= Textauszug =
Saudi-Arabien öffnet seine Armee für Frauen

25. Februar 2021

In Saudi-Arabien dürfen sich Frauen seit kurzem für den Dienst in der Armee bewerben. Die Entscheidung hat vor allem innenpolitische Gründe, dürfte aber auch als außenpolitisches Signal gemeint sein.

Saudi-Arabien Frauen meiden Abaya-Robe mit Vollverschleierung
Bild: AFP/F. Nureldine

Sie dürfen nicht jünger als 21 Jahre sein - und nicht älter als 40. Sie müssen eine Mindestgröße von 1,55 Metern aufweisen und dürfen bislang noch nicht als Regierungsangestellte gearbeitet haben. Zwingend erforderlich zudem: die saudische Staatsangehörigkeit und ein höherer Schulabschluss. 

Frauen, die diese Voraussetzungen erfüllen, können sich in Saudi-Arabien ab sofort für den Armeedienst bewerben. Eine bemerkenswerte Entwicklung für ein Land, in dem Frauen bis 2018 nicht einmal selbständig Auto fahren durften. In der Armee stehen ihnen nun angeblich alle Karrierewege offen, von den Landstreitkräften über die Marine bis zur Luftwaffe. Auch für höhere militärische Dienstgrade können saudische Frauen sich bewerben.

= Bereitgestelltes Material =
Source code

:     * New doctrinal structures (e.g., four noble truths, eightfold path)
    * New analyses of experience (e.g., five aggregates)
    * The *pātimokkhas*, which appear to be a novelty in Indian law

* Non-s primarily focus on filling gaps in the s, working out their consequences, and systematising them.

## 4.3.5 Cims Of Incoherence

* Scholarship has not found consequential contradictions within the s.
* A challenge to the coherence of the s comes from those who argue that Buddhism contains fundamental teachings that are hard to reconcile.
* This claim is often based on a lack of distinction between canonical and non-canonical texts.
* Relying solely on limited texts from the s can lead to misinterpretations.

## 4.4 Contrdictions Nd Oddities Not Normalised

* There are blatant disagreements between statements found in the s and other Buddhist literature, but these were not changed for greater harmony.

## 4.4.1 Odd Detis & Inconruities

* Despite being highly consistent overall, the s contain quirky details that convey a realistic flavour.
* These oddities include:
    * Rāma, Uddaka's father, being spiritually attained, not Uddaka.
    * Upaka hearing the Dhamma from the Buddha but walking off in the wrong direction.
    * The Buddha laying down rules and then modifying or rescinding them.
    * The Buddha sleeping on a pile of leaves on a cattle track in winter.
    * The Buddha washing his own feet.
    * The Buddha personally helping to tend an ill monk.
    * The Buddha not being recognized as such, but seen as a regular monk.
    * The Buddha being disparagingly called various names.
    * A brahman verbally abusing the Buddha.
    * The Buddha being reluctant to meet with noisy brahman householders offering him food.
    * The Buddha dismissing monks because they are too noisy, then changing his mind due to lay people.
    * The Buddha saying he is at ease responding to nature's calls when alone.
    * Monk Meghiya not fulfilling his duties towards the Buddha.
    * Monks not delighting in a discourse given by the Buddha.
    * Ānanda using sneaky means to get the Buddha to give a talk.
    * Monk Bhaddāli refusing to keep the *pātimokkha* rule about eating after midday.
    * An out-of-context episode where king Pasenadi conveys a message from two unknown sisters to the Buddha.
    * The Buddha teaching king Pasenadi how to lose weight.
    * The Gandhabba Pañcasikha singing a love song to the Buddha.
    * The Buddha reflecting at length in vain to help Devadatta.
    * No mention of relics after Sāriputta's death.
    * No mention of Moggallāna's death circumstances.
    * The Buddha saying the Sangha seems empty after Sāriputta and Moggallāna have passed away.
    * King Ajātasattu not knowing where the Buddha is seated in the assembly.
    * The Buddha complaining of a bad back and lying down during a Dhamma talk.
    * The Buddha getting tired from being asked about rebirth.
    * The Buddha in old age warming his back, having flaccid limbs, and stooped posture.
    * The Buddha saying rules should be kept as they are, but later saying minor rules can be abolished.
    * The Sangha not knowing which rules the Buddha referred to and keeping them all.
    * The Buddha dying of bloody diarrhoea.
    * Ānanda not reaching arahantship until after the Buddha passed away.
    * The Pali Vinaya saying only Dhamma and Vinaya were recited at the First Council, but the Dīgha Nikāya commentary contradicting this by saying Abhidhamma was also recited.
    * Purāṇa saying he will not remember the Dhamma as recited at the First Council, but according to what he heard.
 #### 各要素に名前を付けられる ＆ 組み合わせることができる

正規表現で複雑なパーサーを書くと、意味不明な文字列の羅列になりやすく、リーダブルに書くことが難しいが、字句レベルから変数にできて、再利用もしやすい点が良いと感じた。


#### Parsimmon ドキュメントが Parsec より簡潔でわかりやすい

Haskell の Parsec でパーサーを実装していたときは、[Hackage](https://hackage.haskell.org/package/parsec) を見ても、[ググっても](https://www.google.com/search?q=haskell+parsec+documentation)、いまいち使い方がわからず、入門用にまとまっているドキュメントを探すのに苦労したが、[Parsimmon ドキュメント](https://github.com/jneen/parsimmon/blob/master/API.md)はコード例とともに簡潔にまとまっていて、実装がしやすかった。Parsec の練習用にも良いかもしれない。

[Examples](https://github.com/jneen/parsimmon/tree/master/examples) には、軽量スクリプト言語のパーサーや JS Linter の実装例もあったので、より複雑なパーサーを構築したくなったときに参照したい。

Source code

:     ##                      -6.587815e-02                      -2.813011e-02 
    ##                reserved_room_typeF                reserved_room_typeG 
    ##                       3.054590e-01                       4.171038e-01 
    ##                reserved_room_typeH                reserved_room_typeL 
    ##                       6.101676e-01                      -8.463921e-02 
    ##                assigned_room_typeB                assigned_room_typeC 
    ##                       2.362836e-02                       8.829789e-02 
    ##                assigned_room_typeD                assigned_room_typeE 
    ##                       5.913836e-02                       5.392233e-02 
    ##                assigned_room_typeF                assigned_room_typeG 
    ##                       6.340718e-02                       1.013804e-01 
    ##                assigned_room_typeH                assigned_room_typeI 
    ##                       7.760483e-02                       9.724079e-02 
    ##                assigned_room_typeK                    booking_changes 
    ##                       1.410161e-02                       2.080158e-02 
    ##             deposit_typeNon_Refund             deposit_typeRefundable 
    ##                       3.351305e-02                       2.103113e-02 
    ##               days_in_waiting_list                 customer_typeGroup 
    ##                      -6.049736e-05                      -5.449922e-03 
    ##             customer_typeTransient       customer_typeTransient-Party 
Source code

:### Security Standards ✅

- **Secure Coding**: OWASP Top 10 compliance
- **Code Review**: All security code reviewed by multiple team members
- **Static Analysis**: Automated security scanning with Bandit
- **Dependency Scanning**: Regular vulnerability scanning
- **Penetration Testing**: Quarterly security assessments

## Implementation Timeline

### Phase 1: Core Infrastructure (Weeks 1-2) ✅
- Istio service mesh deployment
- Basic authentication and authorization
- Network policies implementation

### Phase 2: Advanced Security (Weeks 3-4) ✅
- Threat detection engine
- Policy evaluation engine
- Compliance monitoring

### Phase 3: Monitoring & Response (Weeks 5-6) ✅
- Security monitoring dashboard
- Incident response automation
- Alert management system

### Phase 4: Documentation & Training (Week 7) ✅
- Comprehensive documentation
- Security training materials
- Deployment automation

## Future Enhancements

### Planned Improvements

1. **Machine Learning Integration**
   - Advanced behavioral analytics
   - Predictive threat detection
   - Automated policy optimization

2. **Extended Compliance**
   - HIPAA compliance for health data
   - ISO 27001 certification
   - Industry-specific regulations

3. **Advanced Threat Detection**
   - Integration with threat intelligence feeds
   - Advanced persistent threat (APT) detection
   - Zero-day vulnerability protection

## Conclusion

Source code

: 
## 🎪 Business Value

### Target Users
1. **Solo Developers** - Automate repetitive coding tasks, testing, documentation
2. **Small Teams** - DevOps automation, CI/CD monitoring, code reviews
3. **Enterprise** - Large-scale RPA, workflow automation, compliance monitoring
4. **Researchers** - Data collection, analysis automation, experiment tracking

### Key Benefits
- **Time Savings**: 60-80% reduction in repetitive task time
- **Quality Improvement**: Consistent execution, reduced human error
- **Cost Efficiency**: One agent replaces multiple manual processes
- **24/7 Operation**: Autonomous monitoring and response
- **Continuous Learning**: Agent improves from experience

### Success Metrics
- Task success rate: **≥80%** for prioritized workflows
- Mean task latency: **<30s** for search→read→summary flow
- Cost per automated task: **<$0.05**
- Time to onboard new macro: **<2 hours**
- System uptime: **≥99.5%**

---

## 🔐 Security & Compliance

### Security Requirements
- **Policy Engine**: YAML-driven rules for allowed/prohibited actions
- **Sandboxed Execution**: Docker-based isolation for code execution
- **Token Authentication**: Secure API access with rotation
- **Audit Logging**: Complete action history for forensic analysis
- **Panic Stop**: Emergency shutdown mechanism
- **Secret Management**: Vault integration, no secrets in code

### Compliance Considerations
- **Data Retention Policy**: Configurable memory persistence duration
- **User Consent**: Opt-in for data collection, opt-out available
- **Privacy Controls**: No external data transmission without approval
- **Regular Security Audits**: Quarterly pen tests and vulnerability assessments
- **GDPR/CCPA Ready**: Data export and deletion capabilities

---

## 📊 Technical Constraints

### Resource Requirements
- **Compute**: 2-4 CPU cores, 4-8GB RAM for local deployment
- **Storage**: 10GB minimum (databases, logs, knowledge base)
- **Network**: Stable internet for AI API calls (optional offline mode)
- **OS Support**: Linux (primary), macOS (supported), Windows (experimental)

= Arbeitsauftrag =
Tippen Sie den obigen Textauszug über die Öffnung der saudischen Armee für Frauen vollständig und ohne jede Abweichung erneut ab.

= Lösung =
Saudi-Arabien öffnet seine Armee für Frauen

25. Februar 2021

In Saudi-Arabien dürfen sich Frauen seit kurzem für den Dienst in der Armee bewerben. Die Entscheidung hat vor allem innenpolitische Gründe, dürfte aber auch als außenpolitisches Signal gemeint sein.

Saudi-Arabien Frauen meiden Abaya-Robe mit Vollverschleierung
Bild: AFP/F. Nureldine

Sie dürfen nicht jünger als 21 Jahre sein - und nicht älter als 40. Sie müssen eine Mindestgröße von 1,55 Metern aufweisen und dürfen bislang noch nicht als Regierungsangestellte gearbeitet haben. Zwingend erforderlich zudem: die saudische Staatsangehörigkeit und ein höherer Schulabschluss. 

Frauen, die diese Voraussetzungen erfüllen, können sich in Saudi-Arabien ab sofort für den Armeedienst bewerben. Eine bemerkenswerte Entwicklung für ein Land, in dem Frauen bis 2018 nicht einmal selbständig Auto fahren durften. In der Armee stehen ihnen nun angeblich alle Karrierewege offen, von den Landstreitkräften über die Marine bis zur Luftwaffe. Auch für höhere militärische Dienstgrade können saudische Frauen sich bewerben.